One of the issues is that 2 of those track races on a weekend mean that something like 7 extra hours of activity are logged. Obviously creating 10 separate activities for all the short sections of riding isn’t ideal either. I’ve tried designating every section of riding as ‘work’ by using laps but that way you miss out on actual efforts in training. Using the laps for actual sprints or efforts makes it more difficult to figure out how much the rider has ridden on the day.
The long days also mess up training load numbers and therefore also the whole idea behind the fitness charts (a 9-hour day with an average power of 29 watts and a normalized power of 129 watts and therefore a training load of 380 doesn’t seem to realistic to me).
I’m ready to accept that there’s no good way to deal with this and I just have to get by with what’s available but it’s still worth a try: Are there coaches or riders on Intervals who have figured out a better process to work with track cycling? What could be options to manage it better? And are there ideas out there on how to improve the program itself to better deal with uncommon activities like a full day of track races?
Jens, This is a good question. I’m the father of a track sprinter and a track commissaire (in Australia) who runs tons of sprint events, so I’m familiar with the quirks of track training and racing.
I haven’t thought much about it before now, but one idea would be to have the individual efforts or races be contained within a parent “session”, where each activity is recorded separately and linked to the parent. If we could then aggregate the time, work and other metrics from the associated activities for reporting and analysis, we would be in a good starting spot.
This approach could also work for triathlons, multi-sport events, enduro mountain biking and other disciplines where there are breaks between efforts.
@david - any thoughts on this approach? It might involve a new object that could be a parent to Activities - users could still look at each Activity independently as well as “roll up” to the associated session. There would be other issues to tackle, such as how the user creates a session and selects the activities to be linked to it.
My understanding is that this would be correct. Whether a two hour ride is done at once or split into two identical one hour rides over even two days, the load totals would be the same. The second hour of a two hour ride would obviously be different, but the metrics do not account for that. This would be using Power. On a two hour ride HR would differ likely for the second, but using power there would be no difference in the totals.

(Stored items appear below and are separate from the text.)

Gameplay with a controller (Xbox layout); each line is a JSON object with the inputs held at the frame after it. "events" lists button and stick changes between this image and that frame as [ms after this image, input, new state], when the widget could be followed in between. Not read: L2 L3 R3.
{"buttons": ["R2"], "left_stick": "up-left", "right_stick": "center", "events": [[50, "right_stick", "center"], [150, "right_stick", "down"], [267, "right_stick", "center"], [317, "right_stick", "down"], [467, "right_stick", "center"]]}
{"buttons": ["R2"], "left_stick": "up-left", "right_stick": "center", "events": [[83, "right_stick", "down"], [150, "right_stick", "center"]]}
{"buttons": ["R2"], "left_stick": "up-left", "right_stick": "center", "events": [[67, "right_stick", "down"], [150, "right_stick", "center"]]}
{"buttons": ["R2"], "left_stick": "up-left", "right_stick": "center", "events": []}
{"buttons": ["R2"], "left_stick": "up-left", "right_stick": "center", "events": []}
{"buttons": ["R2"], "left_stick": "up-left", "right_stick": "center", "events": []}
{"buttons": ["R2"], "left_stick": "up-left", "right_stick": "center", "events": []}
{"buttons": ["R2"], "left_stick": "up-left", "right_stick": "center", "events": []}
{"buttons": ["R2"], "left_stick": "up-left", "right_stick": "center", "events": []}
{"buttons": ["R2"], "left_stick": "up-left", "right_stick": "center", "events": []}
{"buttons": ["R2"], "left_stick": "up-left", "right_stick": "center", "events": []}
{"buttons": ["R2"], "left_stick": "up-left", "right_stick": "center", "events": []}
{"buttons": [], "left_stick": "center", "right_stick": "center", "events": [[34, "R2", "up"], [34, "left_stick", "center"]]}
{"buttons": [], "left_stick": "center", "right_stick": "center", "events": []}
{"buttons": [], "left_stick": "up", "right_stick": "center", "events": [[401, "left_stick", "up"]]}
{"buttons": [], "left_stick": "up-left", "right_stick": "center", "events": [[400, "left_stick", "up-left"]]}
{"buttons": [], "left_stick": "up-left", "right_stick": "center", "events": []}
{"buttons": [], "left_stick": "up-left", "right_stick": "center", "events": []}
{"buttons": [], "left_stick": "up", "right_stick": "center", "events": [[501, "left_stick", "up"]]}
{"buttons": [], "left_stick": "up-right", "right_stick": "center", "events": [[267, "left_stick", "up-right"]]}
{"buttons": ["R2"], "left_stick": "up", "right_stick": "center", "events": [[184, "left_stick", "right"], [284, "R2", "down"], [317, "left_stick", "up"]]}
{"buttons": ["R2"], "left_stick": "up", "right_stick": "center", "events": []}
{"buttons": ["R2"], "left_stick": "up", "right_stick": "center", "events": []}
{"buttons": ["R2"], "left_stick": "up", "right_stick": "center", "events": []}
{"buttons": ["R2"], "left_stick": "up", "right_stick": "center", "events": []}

So if you have one big file with many different effort sessions, rather than use laps, what if you parsed each effort into an interval? Whatever system, you still after all have to go into files after the day and identify what is what when. I imagine your riders are keeping track of which file is which, if recorded individually, so you know what you are looking at. Same if it’s all one file. You’d have to have some notes on what was done when.
What useful information would you get from an interval that you wouldn’t get from a singular file? What are you reviewing on these race days?